The future and feasibility of the Supreme Court ruling on creating a single universal system depends on a broader and equal access to health in Colombia. This process should be conducted by implementing some previous actions as piloting experiences to extend coverage, to improve the quality of health care, to reduce costs, to increase promotion and preventive measures (so scarce in the context of the current Colombian Health System) and to guarantee the financial and institutional feasibility of a single health package. But should be the government able to buy this challenge and does the society have enough willing to pay for it?




NOTES

[1] There are two other health schemes – the voluntary enrollment insurance, which comprise a small segment of the high income families and could be overlapped with the CR, and the special regimes for some civil servants categories as military, judiciary, congress members and others. According 2003 estimates these schemes spent 8% and 2% of the total health expenditure, respectively (See Acosta, Ramirez and Canon, 2005). Given that both schemes are not related with the Colombian Health Reform and represent small portion of the enrollment and health spending, they will not be discussed in this concept note.

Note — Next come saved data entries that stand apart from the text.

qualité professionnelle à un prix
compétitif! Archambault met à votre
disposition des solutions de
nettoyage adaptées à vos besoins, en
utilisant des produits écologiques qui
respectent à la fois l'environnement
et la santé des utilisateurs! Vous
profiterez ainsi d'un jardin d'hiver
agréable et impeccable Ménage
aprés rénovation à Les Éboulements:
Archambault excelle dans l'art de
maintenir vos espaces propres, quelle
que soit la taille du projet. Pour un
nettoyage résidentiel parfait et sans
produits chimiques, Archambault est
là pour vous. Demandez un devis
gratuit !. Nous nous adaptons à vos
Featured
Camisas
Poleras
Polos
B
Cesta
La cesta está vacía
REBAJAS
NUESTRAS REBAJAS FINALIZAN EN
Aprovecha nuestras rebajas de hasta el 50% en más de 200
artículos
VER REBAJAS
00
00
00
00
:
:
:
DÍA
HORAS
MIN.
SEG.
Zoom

[2]The SISBEN (Sistema de Identificación de Potenciales Beneficiarios de Programas Sociales) uses a proxy means test index designed by the National Planning Unit (DNP), conceptually similar to the mechanisms used in Chile’s CAS or Mexico’s PROGRESA beneficiary identification system. The SISBEN index is a function of a set of variables including availability and quality of housing and basic public services, possession of durable goods, human capital endowments and current income.
[3] The contribution to the FOSYGA was 12.0% of the payroll until January 2007, when it increased to 12.5%.

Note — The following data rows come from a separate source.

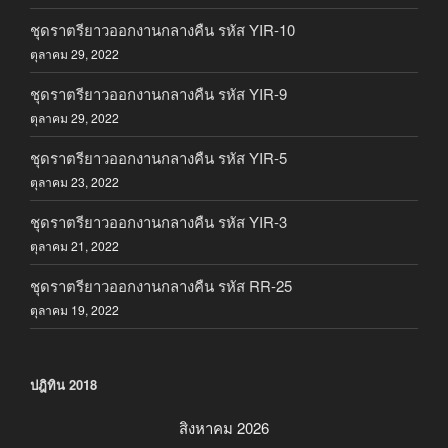
ชุดราตรียาวออกงานกลางคืน รหัส YIR-10
ตุลาคม 29, 2022
ชุดราตรียาวออกงานกลางคืน รหัส YIR-9
ตุลาคม 29, 2022
ชุดราตรียาวออกงานกลางคืน รหัส YIR-5
ตุลาคม 23, 2022
ชุดราตรียาวออกงานกลางคืน รหัส YIR-3
ตุลาคม 21, 2022
ชุดราตรียาวออกงานกลางคืน รหัส RR-25
ตุลาคม 19, 2022
ปฎิทิน 2018
สิงหาคม 2026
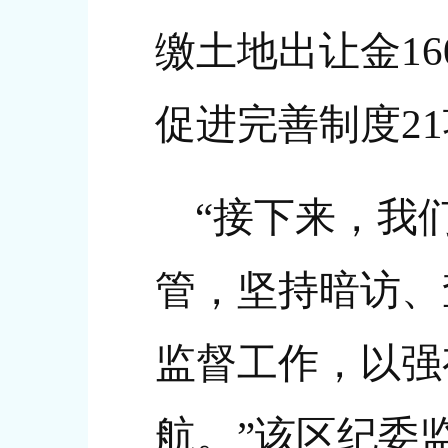
缴土地出让金1
促进完善制度2
“接下来，我
管，坚持暗访、
监督工作，以强
航。”该区纪委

[4} In addition the one percent remaining was financed by other sources as “Cajas de Compensacion”.

[5] Health providers are called IPS (Instituciones Proveedoras de Salud) according the definitions used by the Colombian health system.

[6]In fact, the UPC paid in the SR regime is almost 60% of the value of the UPC paid in the CR regime. Between 1997 and 2003, the real value of the UPC decreased in 20% in the SR and in 11% in the CR.

[7]The SISBEN score allows the ranking and stratification of potential beneficiaries based on the severity of poverty: level 1 for the poorest which roughly correspond to the national definition of extreme poverty; level 2 for the traditional definition of poverty line; and level 3 for three times the extreme poverty line. In total, six levels of SISBEN are calculated, with total scores ranging from 0 to 100. For the subsidized regime, the cut-off score for eligibility is 22 in urban areas and 32 in rural areas which comprises SISBEN levels 1 and 2.

[8]The ultimate definition of procedures and pathologies covered by the POS in the SR is listed in the Acuerdo 000306 issued on August 16, 2005 (published as Diario Oficial 46.096, November 18, 2005). However the POS in the SR still offers less coverage than the POS in the CR, especially regarding ambulatory services and second and third complexity level interventions.

[9]According Acosta, Ramirez and Canon (2003) the distribution of the Colombian health public expenditure was the following: 41.4% to the SR; 9.1% to public health and 50.5% to cover the population enrolled in the SSCS. Using 2003 household surveys we can observe that 35% of the Colombian population is affiliated to the CR; 24% to the SR and 41% are “vinculados”. At least two thirds of the vinculados were covered by the SSCS in 2003 according administrative records and the remaining population was supposedly not covered.

[10] The EPS dedicated to provided services to the SR are called ARS (Subsidized Regime Administrator Companies). Public Hospitals can be organized under ARS schemes, as State Social Enterprises (Empresas Sociales del Estado), but only a few public hospitals in Colombia have fully implemented this management model.